17 May 2011

Bugün Kendiniz İçin Ne Yaptınız?


Kaçınız bugün ayna bakıp; çok güzel bir güne başlıyorum. Ve her şey harika olacak diye olumlama yaptınız? Ya da işe giderken, bilinen güzergahı değiştirip başka sokakları keşfettiniz? Peki, okula bir durak kala inip, yeni yüzünü gösteren baharı kaçınız içinize çektiniz? Yani, bugün kendiniz için ne yaptınız?
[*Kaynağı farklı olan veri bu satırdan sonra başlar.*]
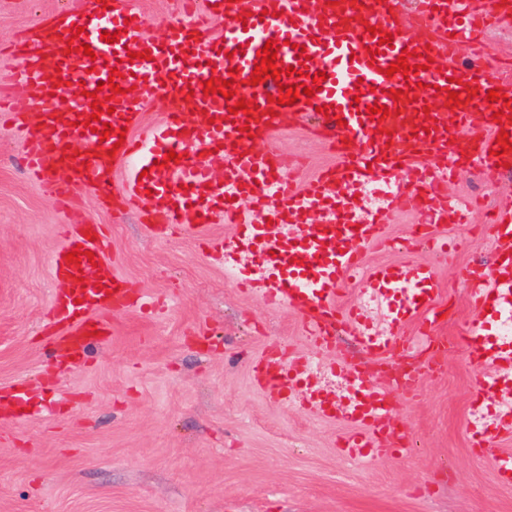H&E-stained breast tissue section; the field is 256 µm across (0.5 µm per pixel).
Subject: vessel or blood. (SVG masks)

Hayat gittikçe monotonlaşıyor, bizlerde gittikçe robotlaşıyoruz. Öyle ki, duygularımız öldü. Tekrarlanan hayatları oynuyoruz. Oynamaktan sıkılan, çocuklar gibi... Durum gittikçe kötüleşip, doktor doktor dolaşıp. Antidepresanların arkasına sığınıyoruz. Kabul edelim insanlık, nefes alıp vermek bile zor geliyor değil mi? Çünkü, bir zamanlar küçük şeylerden mutlu olan insanlık. Şimdi dünyaların önümüze serilmesini istiyoruz. Rabbena rabbena, hep bana hep bana. Açgözlülükten olsa gerek. Oysa sizin yerinizde olmak isteyen milyarlarca insan varken! Durun ve düşünün! Nereye gidiyorsunuz? Ne amaç için yaşıyorsunuz? Sadece hayatınızı olumsuzluklar zincirinin bir halkası olarak mı görmek istiyorsunuz? Bir silkelenip bana ne oluyor? Hayatımı tekrar düzeltmek istiyorum diyemiyorsunuz? Bunları yapacak kadar acizleşti mi insanoğlu? Halbuki, mucizenin kendisidir insanoğlu. Daha bugün tv'de haberlerde izledim. Görme engelliler haklarını ararken. Siz sağlıklı olduğunuz halde herhangi bir engeliniz olmadığı için neden engellerinizi kaldıramıyorsunuz? Asıl sağlıklı olan insanlar olarak hepimiz birer engelliyiz. Duvarlarımız var, kabuklarımuz var, tabularımız var da var! Bir süre sonra baktığınızda, bakmışsınız ki! Hayatın çoğunu kaçırıp gitmişiz. Başta kendinizi sevmeyerek, değer vermeyerek başlıyoruz hayata. Ya da sevaplarınızla günahlarınızla kendimizi kabul etmediğimize ne demeli? Sımsıkı kendinize sarılmanın güzelliğini yaşayamadık diyelim. Sabahları, balkondaki serçe kuşlarının ötüşmeleriyle uyanmanın mutluluğunu. Ayna karşına geçtiğinizde, elemli bir durumda bile gülümsemeyle "günaydın" dediğinizi. Hatalarınızla veyahut doğrularınızla kabul ederek kendinize sıkıca sarıldığınızı. Evde yankılanan, aile bireylerinizin seslerini duyduğunuz için milyonlarca şükrettiğinizi. Küçük şeylerden, büyük sevinçler yaşamayı.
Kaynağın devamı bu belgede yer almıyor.